Dr. Huber does important research on a potential subset of CFS/ME, funded by the NIH with a five year grant. Dr. Huber gave a talk at the Viral conference in Baltimore, MD in June 2008. In the Patient Advocate's report on that conference, the PA did not even take note of her talk, which shows how much he knows. Two years later the PA begins to register what she is doing. Her talk can be seen here: www.scivee.tv/node/6864
Here is some further information on her work:
"Brigitte Huber, PhD, of the Tufts University School of Medicine, presented evidence at a medical conference that suggested that a reactivated ancient retrovirus embedded in the human genome may be active in chronic fatigue syndrome (CFS) and multiple sclerosis (MS) patients. Danish scientists at the same conference suggested that the activation of this retrovirus, dormant in healthy individuals, could be the reason why autoimmune conditions worsen with viral infections.
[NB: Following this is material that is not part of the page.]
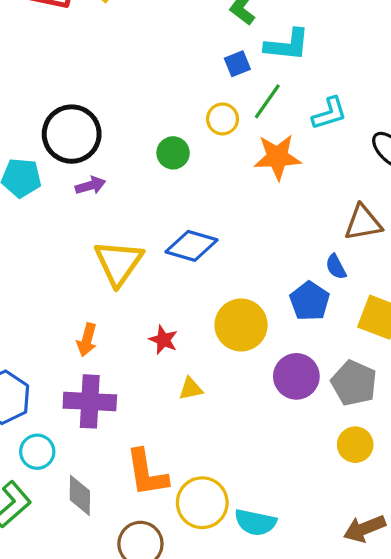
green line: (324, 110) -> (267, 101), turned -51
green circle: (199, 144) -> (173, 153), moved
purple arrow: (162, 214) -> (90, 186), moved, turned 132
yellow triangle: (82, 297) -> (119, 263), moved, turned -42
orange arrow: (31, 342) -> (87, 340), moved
Chronic Fatigue Syndrome and Multiple Sclerosis Patients at Increased Risk From the Effects of HERV-K18 Activation
"Patients with profoundly fatiguing diseases such as MS and CFS may be particularly susceptible to HERV-K18 activation," said Dr. Huber. The announcement was made at the International Symposium on Viruses in CFS and Post-Viral Fatigue, a satellite conference of the 6th International Conference on HHV-6 & 7. Using an SNP-based genotyping method, Dr. Huber found that both MS and CFS patients (whose illness had been triggered by infectious mononucleosis) were at a higher relative risk for containing HERV-K18 variants known to induce superantigen activity. Superantigens are proteins that are able to induce a strong undifferentiated T-cell response believed to impair the immune system over time.
Viral activity and/or immune activation has been shown to trigger HERV-K18 activity. Both Epstein-Barr virus infection (infectious mononucleosis) and interferon-alpha administration are associated with HERV-K18 activity. "HHV-6 activates HERV-K18 as well," said Danish investigator Per Hollsberg, MD and professor from the University of Aarhus In Denmark. His PhD student Vanda Lauridsen Turcanova presented this data at the same conference. "Furthermore, this retrovirus activation may have important consequences for autoimmunity," he added.
HERV-K18 activation may be the endpoint of an HHV6/EBV interferon pathway operating in both MS and CFS. HHV-6 is being investigated as a co-factor in both diseases. Other retroviruses, HERV-H and HERV-W, have been implicated in MS by other researchers. Over 75% of MS patients meet the criteria for CFS. Fatigue is often the most disabling symptom for MS patients. The two diseases also share characteristics such as grey matter atrophy, impaired cerebral glucose metabolism, autonomic nervous system activity and altered patterns of brain activity.
Dr. Huber's study suggests that endogenous retroviral activation in CFS and MS could produce some of the symptoms associated with both diseases. She has received a National Institutes of Health (NIH) grant to study these issues. Per Hollsberg has done extensive research on the role of EBV and HHV-6 in multiple sclerosis."